Dans un courrier aux présidents de région du 28 octobre, publié par la lettre professionnelle Mobilettre, Alain Rousset et Jacques Auxiette, président du conseil régional des Pays de la Loire, résumaient leurs nouvelles exigences: « Puisqu’elles sont au plus près des usagers et puisqu’elles sont les financeurs, les régions sont les plus à même de décider réellement de l’organisation des transports ferroviaires du quotidien. Elles revendiquent la responsabilité de fixer les tarifs, la pleine propriété des trains régionaux et le pouvoir de décision sur les services dans les gares régionales. » En février, la région Nord – Pas-de-Calais a gelé une partie de sa subvention annuelle (110 des 215 millions d’euros de subventions annuelles) pour protester contre la réduction des heures d’ouverture des guichets de certaines gares.

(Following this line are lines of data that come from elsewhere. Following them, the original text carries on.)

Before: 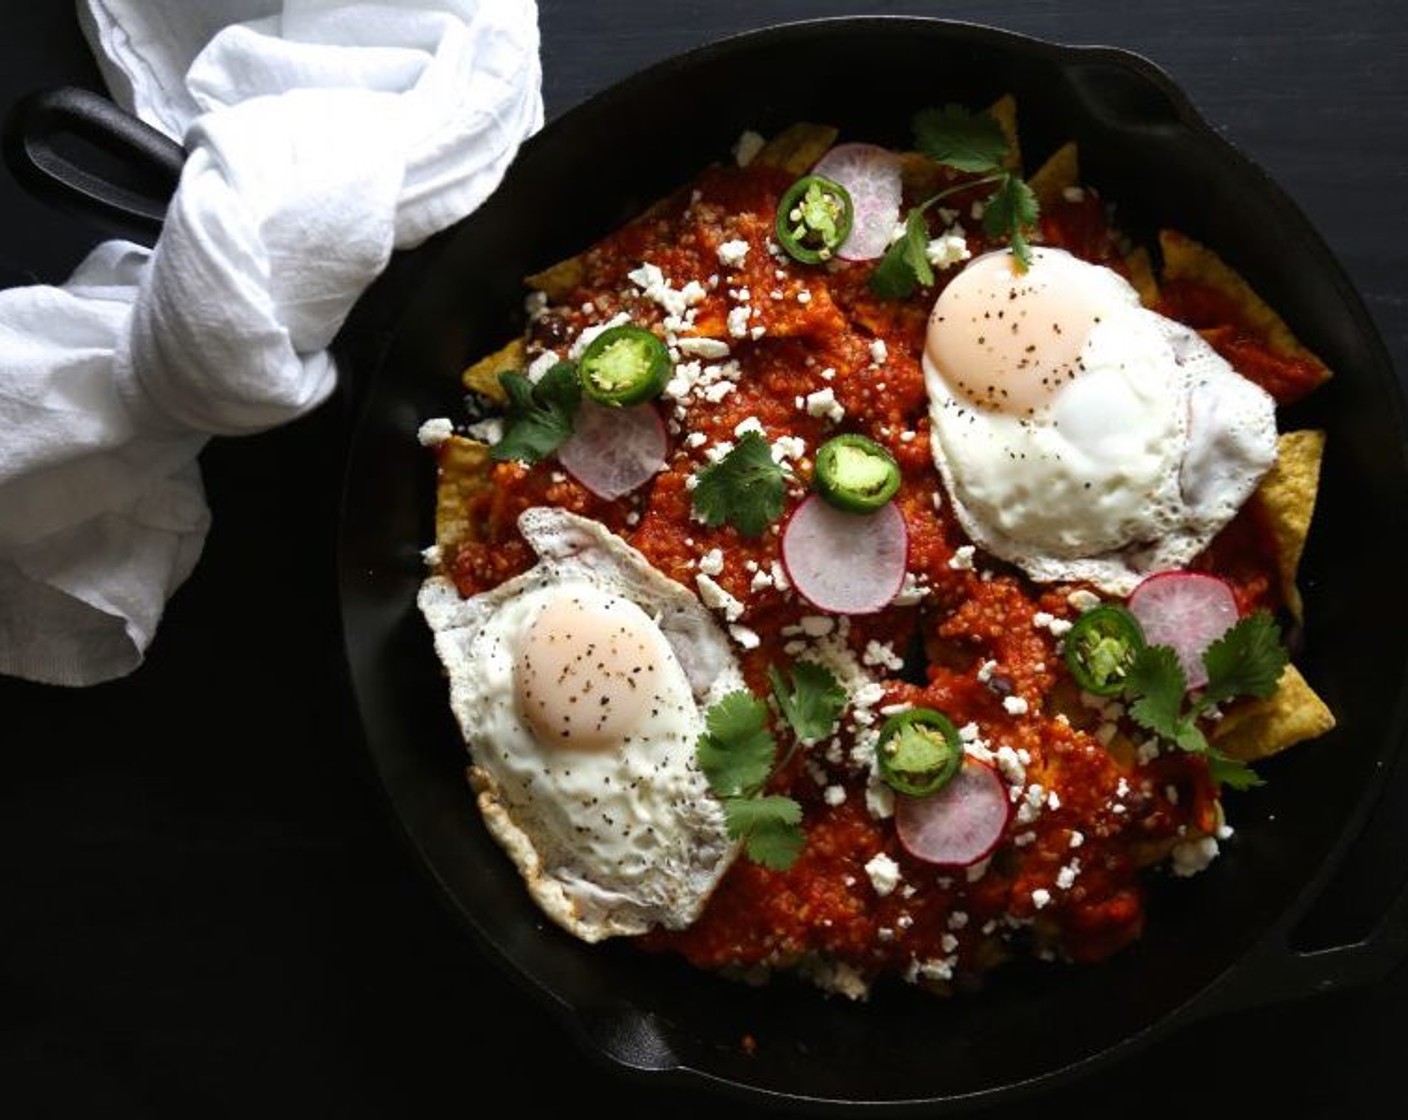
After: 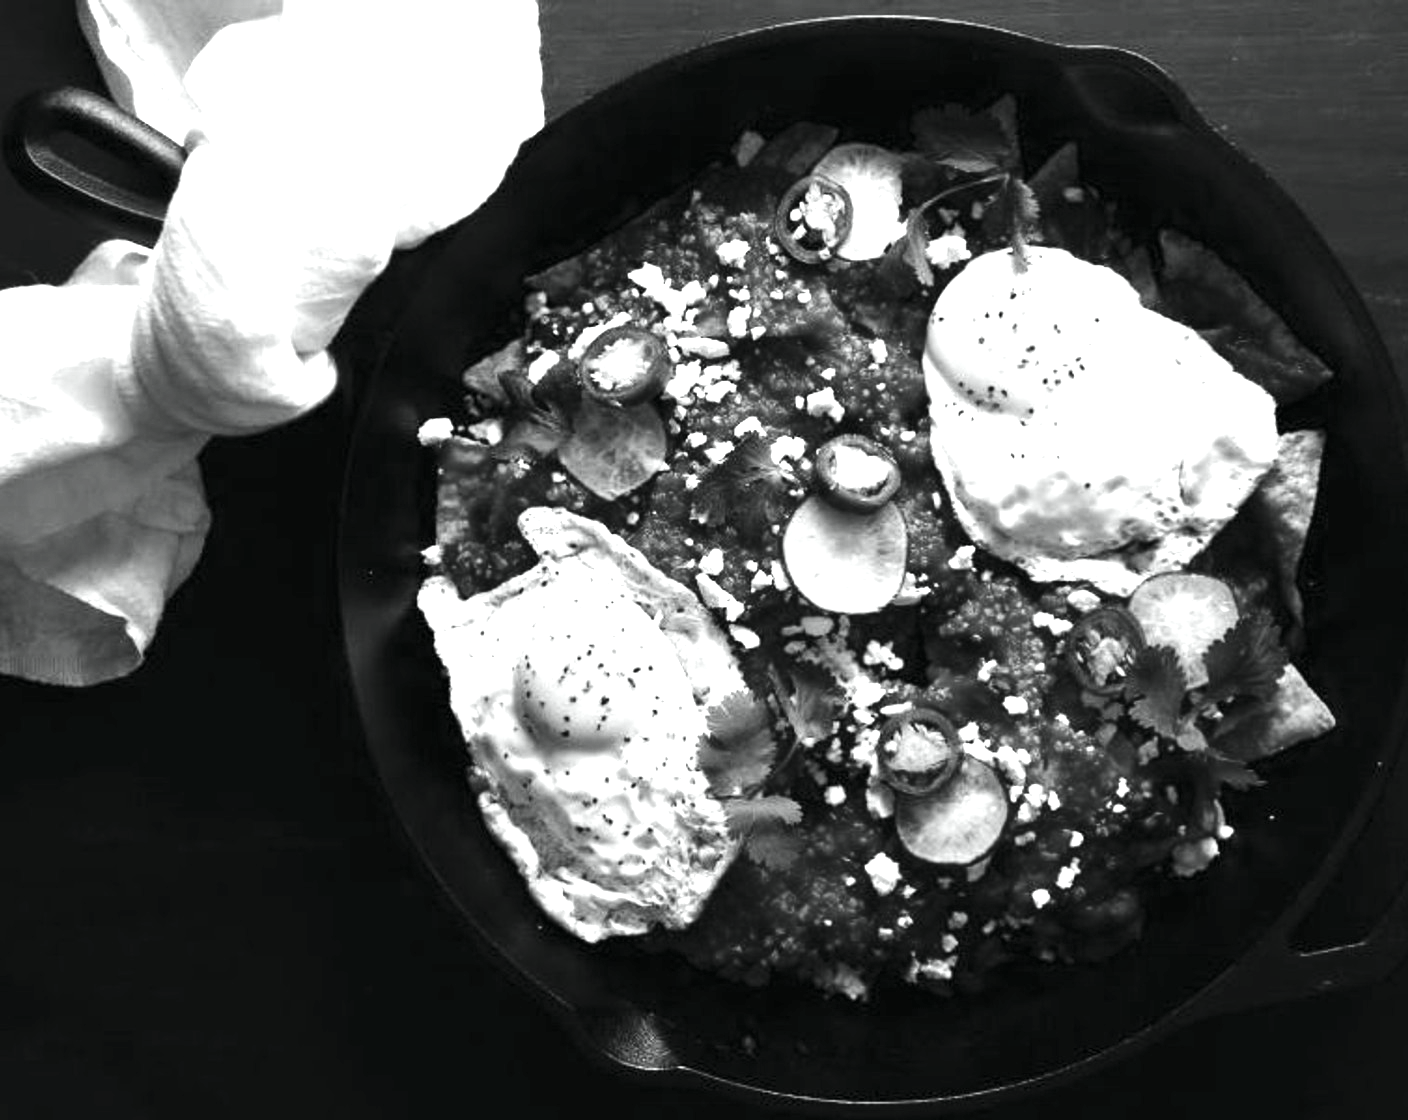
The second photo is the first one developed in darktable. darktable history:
exposure: black level correction 0, exposure 0.699 EV, compensate highlight preservation false
color calibration: output gray [0.22, 0.42, 0.37, 0], gray › normalize channels true, illuminant as shot in camera, x 0.484, y 0.431, temperature 2410.03 K, gamut compression 0.009
tone curve: curves: ch0 [(0, 0) (0.227, 0.17) (0.766, 0.774) (1, 1)]; ch1 [(0, 0) (0.114, 0.127) (0.437, 0.452) (0.498, 0.495) (0.579, 0.602) (1, 1)]; ch2 [(0, 0) (0.233, 0.259) (0.493, 0.492) (0.568, 0.596) (1, 1)], color space Lab, independent channels, preserve colors none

Depuis, d’autres propositions ont été formalisées dans un manifeste diffusé à la mi-mars autour de trois axes: obtenir, une transparence complète sur les conventions TER, un interlocuteur unique en région et une stabilisation des coûts à service constant. Ils réclament aussi plus de liberté, suivant le modèle des transports publics urbains ou départementaux, ils veulent pouvoir opter pour une régie, une attribution directe ou une délégation de service public. Un règlement européen (OSP: obligation de service public) de 2007 le permet, mais il n’a pas encore été appliqué en France.

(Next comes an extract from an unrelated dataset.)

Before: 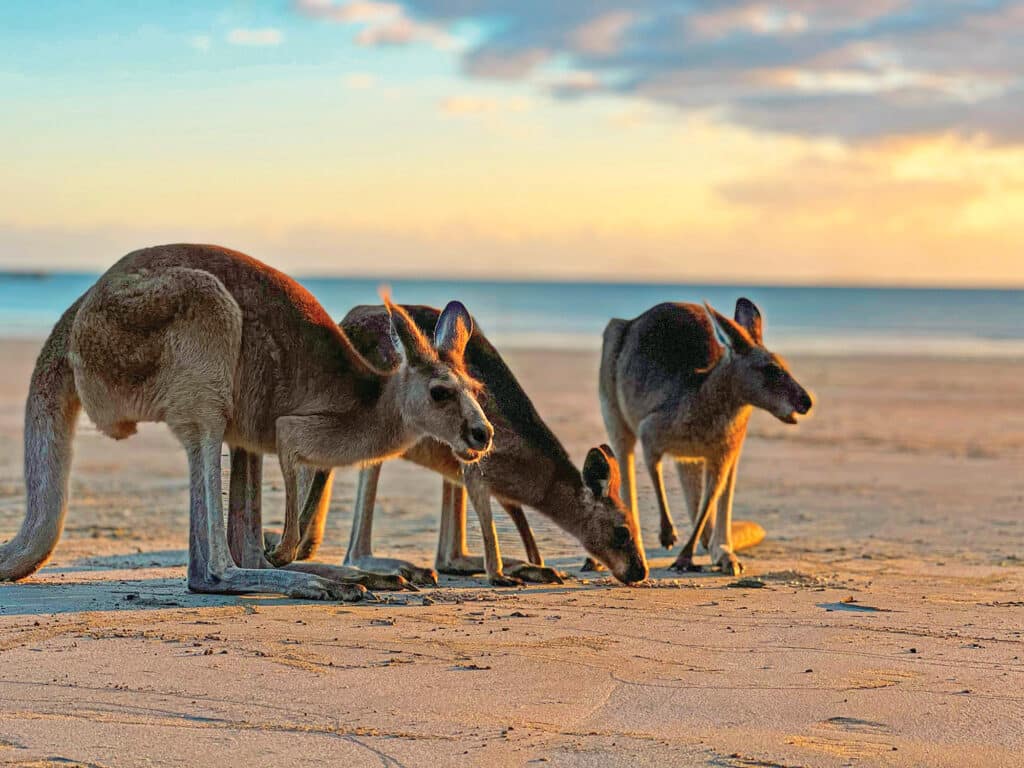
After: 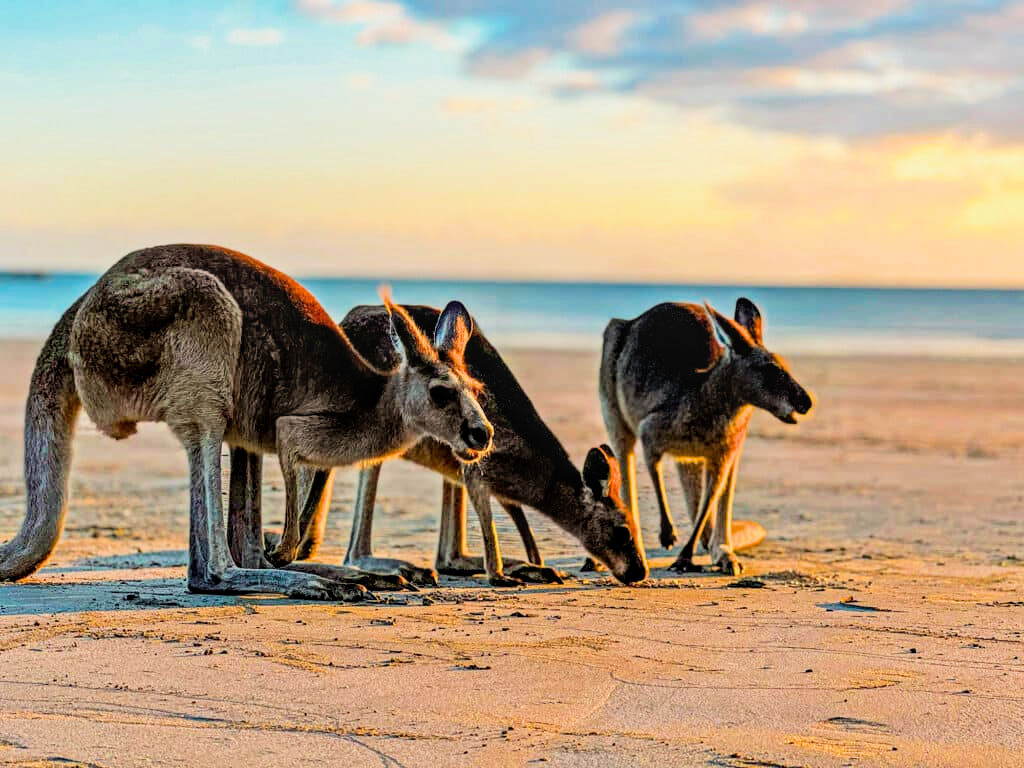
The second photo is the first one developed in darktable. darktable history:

Les élus régionaux ne s’arrêtent pas là et demandent à l’État d’assumer ses responsabilités en créant une ressource fiscale pour gérer le coût du service ferroviaire et faire face à l’augmentation de la fréquentation. À la veille de l’examen du projet de loi, l’ARF est en ordre de marche. Neuf régions
Dans ce conflit, les régions peuvent compter sur le soutien de la Fnaut (Fédération nationale des associations d’usagers des transports) qui a récemment indiqué « approuver les positions des régions sur le renforcement de leur rôle d’autorités organisatrices du TER et sur l’ouverture du TER à la concurrence ».

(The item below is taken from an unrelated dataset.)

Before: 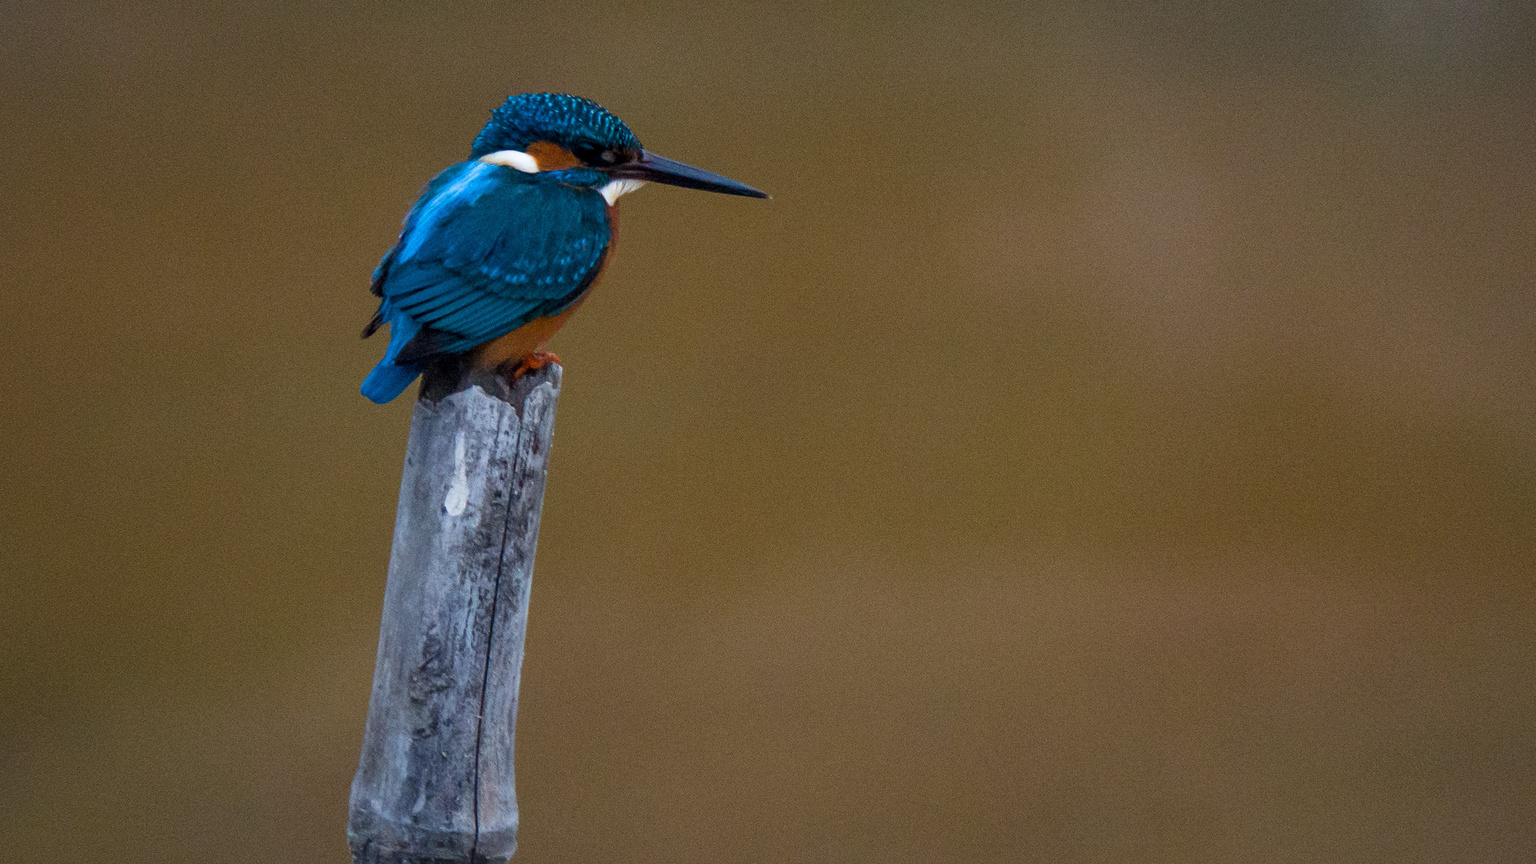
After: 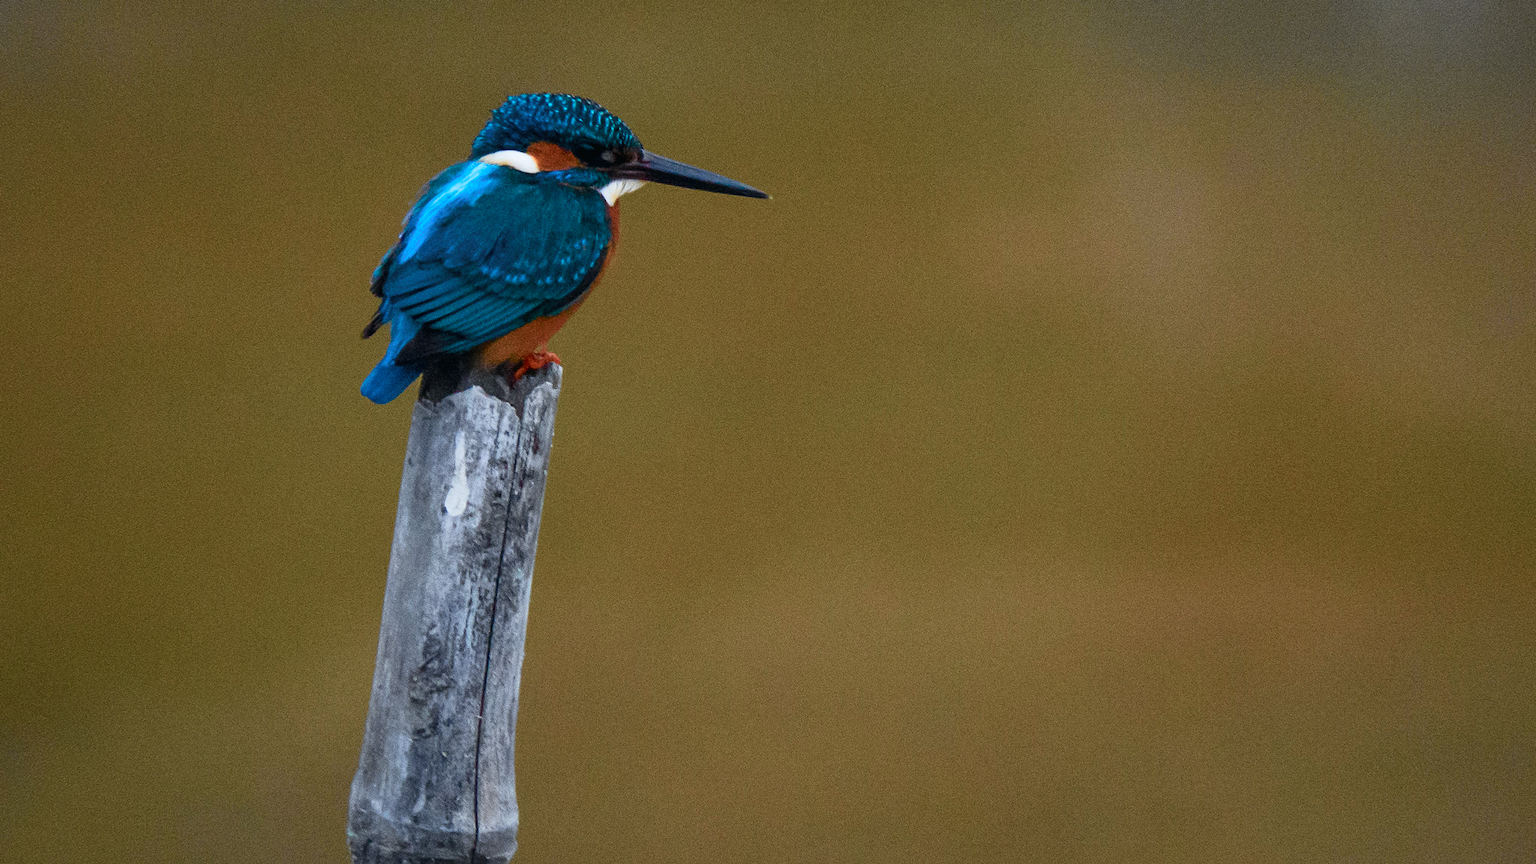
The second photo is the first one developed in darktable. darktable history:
tone curve: curves: ch0 [(0, 0.013) (0.104, 0.103) (0.258, 0.267) (0.448, 0.489) (0.709, 0.794) (0.895, 0.915) (0.994, 0.971)]; ch1 [(0, 0) (0.335, 0.298) (0.446, 0.416) (0.488, 0.488) (0.515, 0.504) (0.581, 0.615) (0.635, 0.661) (1, 1)]; ch2 [(0, 0) (0.314, 0.306) (0.436, 0.447) (0.502, 0.5) (0.538, 0.541) (0.568, 0.603) (0.641, 0.635) (0.717, 0.701) (1, 1)], color space Lab, independent channels, preserve colors none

La fédération, présidée par Jean Sivardière, préconise « le renforcement du rôle des régions dans l’organisation du TER et l’expérimentation de l’ouverture du TER à la concurrence sous forme de délégation de service public » suivant l’exemple allemand, pour réduire les coûts d’exploitation, réinvestir les économies réalisées dans un renforcement de l’offre et éviter des transferts sur route.
Par ailleurs, la Fnaut s’inquiète de l’avenir des trains intercités: « Nous constatons une forte dérive des coûts et la contraction, ralentie mais continue, de l’offre (“justifiée” de façon souvent discutable par des travaux sur le réseau ferré) depuis la signature de la convention État-SNCF en 2010 », poursuivent les responsables de la fédération dans un communiqué. Communiqué qui réclame l’expérimentation de la mise en concurrence des services intercités « au plus tard lors du service annuel 2016 ».
L’étau se resserre autour de la SNCF qui ne devrait bientôt plus être le seul maître à bord. Guillaume Pepy, son président, et Alain le Vern, nouveau responsable de l’activité TER, sont prévenus. Ils vont devoir engager rapidement des négociations avec les régions, leur premier partenaire commercial, avec 5,8 milliards d’euros de subventions et 80 % des trains quotidiens en circulation sous leur autorité organisatrice. Pour l’instant, l’ARF indique ne pas souhaiter « une mise en concurrence de la SNCF avant 2019 », demandant seulement que « la France adapte sa législation pour la mettre en conformité avec les règlements européens ». Si les régions n’étaient pas entendues, elles pourraient peser de tout leur poids en faveur d’une libéralisation du transport ferroviaire de voyageurs avancée.
Aquitaine, Auvergne, Bourgogne, Pays de la Loire, Picardie, Poitou-Charentes, PACA, Rhône-Alpes et Île-de-France.